Exercise requirements: Print the data below exactly, but only the lines from the one containing "In other words" down to the one containing "## Printing values", inclusive.

═════ Material for the task

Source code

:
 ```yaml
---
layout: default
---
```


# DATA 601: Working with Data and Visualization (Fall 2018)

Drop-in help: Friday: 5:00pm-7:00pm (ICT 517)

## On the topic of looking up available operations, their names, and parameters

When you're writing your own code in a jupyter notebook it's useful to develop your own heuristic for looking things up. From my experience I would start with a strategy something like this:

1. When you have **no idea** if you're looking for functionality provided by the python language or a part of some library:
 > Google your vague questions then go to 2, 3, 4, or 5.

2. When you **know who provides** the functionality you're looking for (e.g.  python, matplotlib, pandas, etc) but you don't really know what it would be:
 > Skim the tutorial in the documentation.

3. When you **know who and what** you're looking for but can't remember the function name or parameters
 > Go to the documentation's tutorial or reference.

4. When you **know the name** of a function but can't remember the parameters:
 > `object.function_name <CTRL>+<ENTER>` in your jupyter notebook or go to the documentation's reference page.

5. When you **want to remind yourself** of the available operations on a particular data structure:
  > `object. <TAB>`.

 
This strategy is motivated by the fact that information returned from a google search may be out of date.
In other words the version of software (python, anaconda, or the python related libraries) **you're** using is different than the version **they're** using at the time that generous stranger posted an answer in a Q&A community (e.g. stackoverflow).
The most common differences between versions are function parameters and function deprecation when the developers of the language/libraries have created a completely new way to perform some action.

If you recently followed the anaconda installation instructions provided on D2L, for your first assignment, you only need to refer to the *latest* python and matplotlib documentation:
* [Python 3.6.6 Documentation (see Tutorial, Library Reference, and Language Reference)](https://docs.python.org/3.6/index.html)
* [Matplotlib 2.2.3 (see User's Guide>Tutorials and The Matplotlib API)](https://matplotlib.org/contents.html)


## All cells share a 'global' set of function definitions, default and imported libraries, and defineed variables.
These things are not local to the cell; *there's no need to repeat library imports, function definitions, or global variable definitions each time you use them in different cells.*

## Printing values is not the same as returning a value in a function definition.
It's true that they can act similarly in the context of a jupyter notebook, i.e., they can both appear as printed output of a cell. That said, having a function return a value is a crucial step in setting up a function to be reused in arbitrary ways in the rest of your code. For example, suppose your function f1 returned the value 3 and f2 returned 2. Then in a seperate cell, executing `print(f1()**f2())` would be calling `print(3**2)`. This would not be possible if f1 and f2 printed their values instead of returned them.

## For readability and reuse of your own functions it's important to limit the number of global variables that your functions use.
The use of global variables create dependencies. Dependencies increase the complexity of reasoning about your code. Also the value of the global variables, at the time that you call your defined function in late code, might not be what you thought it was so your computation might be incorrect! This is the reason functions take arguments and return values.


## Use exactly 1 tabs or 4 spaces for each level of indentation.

══════════

Result:
In other words the version of software (python, anaconda, or the python related libraries) **you're** using is different than the version **they're** using at the time that generous stranger posted an answer in a Q&A community (e.g. stackoverflow).
The most common differences between versions are function parameters and function deprecation when the developers of the language/libraries have created a completely new way to perform some action.

If you recently followed the anaconda installation instructions provided on D2L, for your first assignment, you only need to refer to the *latest* python and matplotlib documentation:
* [Python 3.6.6 Documentation (see Tutorial, Library Reference, and Language Reference)](https://docs.python.org/3.6/index.html)
* [Matplotlib 2.2.3 (see User's Guide>Tutorials and The Matplotlib API)](https://matplotlib.org/contents.html)


## All cells share a 'global' set of function definitions, default and imported libraries, and defineed variables.
These things are not local to the cell; *there's no need to repeat library imports, function definitions, or global variable definitions each time you use them in different cells.*

## Printing values is not the same as returning a value in a function definition.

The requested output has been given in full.